Bankruptcy of SVB bank: what risks of contagion?
The SVB bank was no longer able to cope with the massive withdrawals of its customers, mainly technology players.
Will the closure of Silicon Valley Bank (SVB), the biggest bank failure in the United States since the 2008 financial crisis, spread? Financial analysts interviewed by AFP on Monday remain rather optimistic for the moment because of the measures taken by the American authorities, but the markets are worried.
We are not in the same situation, it is much more circumscribed, with a certain type of bank and a clientele from a certain sector [regional banks working a lot with the technological sector, Ed. ], tells AFP Eric Dor, director of economic studies at the IESEG business school.
SVB remains a rather special case, adds Lionel Melka, partner of the investment company Swann: according to him, the trend may have been accentuated by the suddenness of the bankruptcy, but it will calm down and the banking crisis is already circumscribed. by the measures of the American authorities.
The latter have announced a series of measures to reassure the solidity of the American banking system and will in particular guarantee all the deposits of the bankrupt bank.
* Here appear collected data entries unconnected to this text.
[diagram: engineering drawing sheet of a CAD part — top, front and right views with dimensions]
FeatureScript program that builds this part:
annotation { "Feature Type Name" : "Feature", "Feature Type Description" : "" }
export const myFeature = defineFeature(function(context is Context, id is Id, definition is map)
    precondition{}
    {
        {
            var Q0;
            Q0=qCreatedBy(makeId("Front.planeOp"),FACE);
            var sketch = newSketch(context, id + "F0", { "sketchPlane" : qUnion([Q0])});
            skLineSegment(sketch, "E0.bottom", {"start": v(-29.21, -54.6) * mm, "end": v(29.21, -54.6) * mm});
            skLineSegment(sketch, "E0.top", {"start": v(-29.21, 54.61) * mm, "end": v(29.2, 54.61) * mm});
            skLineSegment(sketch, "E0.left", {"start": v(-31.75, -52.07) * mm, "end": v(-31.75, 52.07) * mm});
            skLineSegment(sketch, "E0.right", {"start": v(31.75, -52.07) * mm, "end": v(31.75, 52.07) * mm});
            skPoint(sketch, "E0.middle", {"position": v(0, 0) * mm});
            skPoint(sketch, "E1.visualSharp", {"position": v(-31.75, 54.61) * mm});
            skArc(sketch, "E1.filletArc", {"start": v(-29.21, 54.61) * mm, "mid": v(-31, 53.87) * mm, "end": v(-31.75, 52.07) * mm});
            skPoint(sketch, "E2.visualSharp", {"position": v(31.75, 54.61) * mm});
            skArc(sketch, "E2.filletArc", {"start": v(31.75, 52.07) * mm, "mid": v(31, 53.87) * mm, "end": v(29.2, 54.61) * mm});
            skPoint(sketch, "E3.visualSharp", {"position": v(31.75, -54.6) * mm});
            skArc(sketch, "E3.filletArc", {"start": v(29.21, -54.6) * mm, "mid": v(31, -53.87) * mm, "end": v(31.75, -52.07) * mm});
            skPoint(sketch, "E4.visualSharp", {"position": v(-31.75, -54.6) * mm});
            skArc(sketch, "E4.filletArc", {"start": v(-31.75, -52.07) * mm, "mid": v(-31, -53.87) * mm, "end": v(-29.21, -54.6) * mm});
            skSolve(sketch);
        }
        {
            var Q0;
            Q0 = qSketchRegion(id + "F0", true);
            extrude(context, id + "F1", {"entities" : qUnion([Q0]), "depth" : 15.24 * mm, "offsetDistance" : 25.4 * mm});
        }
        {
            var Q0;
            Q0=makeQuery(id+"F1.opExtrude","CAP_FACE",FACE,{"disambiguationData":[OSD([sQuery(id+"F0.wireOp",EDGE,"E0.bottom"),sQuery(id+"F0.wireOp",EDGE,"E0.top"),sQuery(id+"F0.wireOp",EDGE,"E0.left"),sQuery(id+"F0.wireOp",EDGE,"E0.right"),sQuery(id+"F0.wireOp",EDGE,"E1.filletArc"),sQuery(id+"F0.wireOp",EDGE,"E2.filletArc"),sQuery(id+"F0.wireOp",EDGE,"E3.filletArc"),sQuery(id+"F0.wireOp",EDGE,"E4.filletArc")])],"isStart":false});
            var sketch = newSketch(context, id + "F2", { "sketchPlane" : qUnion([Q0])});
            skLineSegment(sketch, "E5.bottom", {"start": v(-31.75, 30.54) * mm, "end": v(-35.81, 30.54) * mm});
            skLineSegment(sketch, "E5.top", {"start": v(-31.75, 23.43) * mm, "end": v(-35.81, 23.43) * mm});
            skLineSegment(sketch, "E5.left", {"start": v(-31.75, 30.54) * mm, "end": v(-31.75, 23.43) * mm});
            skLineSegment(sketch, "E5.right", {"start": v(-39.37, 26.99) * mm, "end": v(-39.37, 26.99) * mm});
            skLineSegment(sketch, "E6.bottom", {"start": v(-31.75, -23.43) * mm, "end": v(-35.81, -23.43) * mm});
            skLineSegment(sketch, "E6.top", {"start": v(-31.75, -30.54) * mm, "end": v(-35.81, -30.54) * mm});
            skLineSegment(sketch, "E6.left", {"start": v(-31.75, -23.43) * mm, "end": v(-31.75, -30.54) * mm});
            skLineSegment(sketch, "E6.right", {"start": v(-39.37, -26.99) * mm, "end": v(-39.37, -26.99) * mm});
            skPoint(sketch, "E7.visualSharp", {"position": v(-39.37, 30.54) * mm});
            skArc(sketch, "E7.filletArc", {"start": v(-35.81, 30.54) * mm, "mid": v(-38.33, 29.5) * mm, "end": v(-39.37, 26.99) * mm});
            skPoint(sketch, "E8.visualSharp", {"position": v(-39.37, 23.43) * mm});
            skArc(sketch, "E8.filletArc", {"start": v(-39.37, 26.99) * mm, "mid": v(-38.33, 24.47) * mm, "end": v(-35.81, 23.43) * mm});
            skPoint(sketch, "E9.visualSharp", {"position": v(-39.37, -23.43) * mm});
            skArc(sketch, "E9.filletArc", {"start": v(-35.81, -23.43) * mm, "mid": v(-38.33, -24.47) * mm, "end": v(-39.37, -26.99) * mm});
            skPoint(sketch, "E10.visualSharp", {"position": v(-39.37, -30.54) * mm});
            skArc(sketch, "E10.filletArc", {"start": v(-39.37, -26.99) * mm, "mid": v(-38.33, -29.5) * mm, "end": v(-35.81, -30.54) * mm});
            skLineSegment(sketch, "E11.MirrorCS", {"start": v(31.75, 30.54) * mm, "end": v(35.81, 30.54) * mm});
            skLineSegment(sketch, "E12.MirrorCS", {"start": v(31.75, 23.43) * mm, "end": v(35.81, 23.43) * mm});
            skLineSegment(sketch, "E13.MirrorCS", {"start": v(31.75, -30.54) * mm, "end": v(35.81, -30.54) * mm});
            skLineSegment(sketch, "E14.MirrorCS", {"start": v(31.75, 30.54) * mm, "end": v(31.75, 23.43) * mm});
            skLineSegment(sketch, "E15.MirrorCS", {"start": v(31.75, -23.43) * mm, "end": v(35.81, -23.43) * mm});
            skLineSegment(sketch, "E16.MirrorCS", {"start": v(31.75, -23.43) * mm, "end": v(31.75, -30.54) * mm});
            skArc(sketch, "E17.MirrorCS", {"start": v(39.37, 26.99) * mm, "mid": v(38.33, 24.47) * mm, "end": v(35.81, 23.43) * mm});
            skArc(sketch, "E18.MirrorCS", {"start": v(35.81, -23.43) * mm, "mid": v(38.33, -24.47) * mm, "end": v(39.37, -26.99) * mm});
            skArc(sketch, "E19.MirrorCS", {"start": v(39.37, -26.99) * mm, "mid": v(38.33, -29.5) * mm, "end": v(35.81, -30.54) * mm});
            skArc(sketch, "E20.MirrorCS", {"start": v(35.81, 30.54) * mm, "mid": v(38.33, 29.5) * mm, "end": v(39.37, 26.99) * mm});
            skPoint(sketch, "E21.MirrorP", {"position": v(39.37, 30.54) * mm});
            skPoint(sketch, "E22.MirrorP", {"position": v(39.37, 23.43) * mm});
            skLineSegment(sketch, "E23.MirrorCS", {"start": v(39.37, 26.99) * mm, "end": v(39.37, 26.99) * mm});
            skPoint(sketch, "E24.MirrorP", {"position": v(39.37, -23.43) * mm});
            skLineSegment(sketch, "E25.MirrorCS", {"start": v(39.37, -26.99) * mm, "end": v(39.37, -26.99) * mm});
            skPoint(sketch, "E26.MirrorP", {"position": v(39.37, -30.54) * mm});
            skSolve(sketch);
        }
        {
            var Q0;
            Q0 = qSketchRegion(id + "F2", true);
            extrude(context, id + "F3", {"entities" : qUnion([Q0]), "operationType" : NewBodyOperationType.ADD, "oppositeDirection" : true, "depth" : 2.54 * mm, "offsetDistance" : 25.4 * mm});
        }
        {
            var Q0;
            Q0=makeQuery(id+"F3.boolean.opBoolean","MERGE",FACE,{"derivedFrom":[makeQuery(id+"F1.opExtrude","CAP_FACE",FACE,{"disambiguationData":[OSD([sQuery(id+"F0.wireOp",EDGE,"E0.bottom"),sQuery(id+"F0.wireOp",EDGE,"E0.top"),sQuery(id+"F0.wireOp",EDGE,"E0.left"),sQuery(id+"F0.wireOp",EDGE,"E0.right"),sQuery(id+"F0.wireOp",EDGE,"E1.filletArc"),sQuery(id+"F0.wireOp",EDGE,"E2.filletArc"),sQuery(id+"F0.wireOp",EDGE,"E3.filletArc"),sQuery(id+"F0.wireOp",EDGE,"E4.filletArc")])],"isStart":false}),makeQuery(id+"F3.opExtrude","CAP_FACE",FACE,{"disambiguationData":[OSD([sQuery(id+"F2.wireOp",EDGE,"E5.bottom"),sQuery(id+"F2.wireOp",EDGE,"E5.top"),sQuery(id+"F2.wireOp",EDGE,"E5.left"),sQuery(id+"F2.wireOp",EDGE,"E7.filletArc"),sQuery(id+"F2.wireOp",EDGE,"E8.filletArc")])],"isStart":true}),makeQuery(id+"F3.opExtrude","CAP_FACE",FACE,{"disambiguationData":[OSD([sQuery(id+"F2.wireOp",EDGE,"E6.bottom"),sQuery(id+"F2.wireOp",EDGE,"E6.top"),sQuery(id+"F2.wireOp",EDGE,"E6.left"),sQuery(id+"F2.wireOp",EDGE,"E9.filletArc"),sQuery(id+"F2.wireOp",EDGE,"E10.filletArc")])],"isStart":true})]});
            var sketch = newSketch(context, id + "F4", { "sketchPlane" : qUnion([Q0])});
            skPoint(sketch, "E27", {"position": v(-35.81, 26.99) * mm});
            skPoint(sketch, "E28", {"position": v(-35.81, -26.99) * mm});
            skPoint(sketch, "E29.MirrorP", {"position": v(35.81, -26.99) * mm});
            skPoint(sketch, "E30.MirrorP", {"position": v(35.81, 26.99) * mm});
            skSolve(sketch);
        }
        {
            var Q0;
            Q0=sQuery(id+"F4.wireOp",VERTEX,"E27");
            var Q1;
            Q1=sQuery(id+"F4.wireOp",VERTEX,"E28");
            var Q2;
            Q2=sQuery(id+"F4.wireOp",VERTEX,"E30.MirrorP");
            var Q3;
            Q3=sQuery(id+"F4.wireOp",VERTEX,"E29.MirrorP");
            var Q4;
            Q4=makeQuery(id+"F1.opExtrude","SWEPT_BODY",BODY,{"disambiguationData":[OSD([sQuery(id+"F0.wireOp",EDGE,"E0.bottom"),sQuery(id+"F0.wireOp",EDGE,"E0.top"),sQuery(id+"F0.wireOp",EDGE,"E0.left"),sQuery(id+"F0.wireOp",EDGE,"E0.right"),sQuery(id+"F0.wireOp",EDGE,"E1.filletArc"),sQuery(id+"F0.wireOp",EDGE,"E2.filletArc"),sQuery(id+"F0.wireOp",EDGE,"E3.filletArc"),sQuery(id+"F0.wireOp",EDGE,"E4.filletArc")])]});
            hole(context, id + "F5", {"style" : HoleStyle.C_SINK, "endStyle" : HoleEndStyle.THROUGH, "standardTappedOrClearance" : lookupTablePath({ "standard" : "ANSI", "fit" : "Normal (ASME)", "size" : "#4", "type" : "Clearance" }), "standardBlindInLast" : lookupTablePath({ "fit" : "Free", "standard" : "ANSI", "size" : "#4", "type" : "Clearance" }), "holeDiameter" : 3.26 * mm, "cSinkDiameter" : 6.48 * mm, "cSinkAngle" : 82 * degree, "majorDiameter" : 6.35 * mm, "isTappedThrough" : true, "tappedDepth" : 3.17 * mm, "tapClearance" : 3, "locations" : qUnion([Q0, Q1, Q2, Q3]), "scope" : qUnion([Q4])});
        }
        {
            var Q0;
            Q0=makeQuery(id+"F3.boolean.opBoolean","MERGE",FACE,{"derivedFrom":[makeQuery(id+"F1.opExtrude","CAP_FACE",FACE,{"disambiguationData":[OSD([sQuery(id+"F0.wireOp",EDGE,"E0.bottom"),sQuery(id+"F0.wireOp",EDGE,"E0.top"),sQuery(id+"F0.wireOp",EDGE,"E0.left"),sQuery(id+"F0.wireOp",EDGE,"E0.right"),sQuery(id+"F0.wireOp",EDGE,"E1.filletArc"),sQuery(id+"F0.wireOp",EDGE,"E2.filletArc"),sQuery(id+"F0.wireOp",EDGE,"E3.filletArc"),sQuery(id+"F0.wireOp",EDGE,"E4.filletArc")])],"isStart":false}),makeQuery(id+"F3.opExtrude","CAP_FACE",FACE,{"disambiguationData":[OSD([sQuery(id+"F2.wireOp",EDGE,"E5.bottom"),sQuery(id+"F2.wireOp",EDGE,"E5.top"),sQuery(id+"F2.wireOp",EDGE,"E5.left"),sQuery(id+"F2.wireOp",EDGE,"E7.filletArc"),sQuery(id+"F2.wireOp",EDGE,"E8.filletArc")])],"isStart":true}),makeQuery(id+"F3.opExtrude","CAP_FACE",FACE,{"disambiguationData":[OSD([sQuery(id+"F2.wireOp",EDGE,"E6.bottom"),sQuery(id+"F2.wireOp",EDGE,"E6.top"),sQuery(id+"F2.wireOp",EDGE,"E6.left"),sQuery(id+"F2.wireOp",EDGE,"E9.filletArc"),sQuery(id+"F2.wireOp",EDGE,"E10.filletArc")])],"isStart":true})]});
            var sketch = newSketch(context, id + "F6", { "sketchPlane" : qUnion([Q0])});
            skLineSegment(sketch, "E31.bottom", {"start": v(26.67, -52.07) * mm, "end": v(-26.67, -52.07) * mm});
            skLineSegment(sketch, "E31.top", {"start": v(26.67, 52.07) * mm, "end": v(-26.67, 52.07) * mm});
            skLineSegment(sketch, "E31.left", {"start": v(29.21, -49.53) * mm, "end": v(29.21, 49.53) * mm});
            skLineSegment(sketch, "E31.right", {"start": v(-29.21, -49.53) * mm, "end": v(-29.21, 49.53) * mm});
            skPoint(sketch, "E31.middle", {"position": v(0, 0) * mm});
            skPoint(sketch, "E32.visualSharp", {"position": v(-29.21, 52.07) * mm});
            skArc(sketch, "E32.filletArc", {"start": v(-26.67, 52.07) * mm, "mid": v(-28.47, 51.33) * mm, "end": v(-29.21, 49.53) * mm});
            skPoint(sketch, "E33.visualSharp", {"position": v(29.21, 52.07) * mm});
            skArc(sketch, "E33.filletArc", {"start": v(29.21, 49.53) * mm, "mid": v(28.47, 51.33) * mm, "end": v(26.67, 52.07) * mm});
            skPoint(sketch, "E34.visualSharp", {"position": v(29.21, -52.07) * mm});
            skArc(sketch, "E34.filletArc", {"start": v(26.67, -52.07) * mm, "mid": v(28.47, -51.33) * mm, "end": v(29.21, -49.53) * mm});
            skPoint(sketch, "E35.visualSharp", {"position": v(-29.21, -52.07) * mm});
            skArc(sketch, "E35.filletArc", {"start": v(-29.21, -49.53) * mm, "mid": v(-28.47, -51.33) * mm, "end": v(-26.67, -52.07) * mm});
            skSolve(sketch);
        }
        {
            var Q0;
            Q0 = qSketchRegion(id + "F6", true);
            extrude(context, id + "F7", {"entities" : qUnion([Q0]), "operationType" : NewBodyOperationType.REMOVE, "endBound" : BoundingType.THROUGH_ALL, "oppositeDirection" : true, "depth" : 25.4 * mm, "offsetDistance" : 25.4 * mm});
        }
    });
The US central bank (Fed) has also agreed to lend the necessary funds to other banks that need them to honor their customers' withdrawal requests.
In the short term, there will be two things to watch: if the actions of the authorities succeed in maintaining (or restoring) confidence in the American banking system, and if there are other institutions with similar vulnerabilities. to SVB lurking in the shadows, in the United States or in other economies, tempers Neil Shearing, principal economist of Capital Economics, in a note.
Same story with Paul Dales, chief economist of Capital Economics, who sees reassuring elements in the way other banks are regulated or have passed stress tests, but warns of the risk that other banks find themselves in difficulty if people withdraw funds and this leads to a greater loss of confidence that would be difficult to recover from.
Shares in the global banking sector suffered on Monday, plagued by contagion risks. European stock markets closed sharply in the red, but Wall Street raised the bar in the afternoon.
The US central bank's forced monetary tightening has participated in weakening commercial banks and slowing economic activity. It has encouraged customers to invest their money in financial products that pay better than current accounts, and has disrupted the cash-hungry new technology sector by increasing the cost of borrowing.
“As always, it is an increase in interest rates by the Fed that reveals the fragilities of the system.
— Eric Dor, Director of Economic Studies at IESEG Business School
The sharp rise in rates over the past year has also exposed post-COVID excesses which are being corrected, especially for players who have mismanaged their positions in the new financial environment, adds Alexandre Baradez, analyst at IG France.
After the announcement of the takeover of SVB by the Deposit Guarantee Agency (FDIC) on Friday, many had worried about the fate of deposits blocked by the failure of the institution. Some 96% of them were indeed not covered by the traditional deposit guarantee.
The guarantees provided by the Fed are important, and it opened a window to provide additional liquidity, highlights Alexandre Baradez, an analyst at IG France.
Paul Dales (Capital Economics) estimates that the cost of Fed support will be ultimately paid by banks contributing to the FDIC, and who may ultimately pass it on to their customers. But I think it would be wrong to say that it is the taxpayers who pay.
On the other hand, the shareholders of SVB and Signature Bank, which also went bankrupt, are going all lose, a Fed official said over the weekend.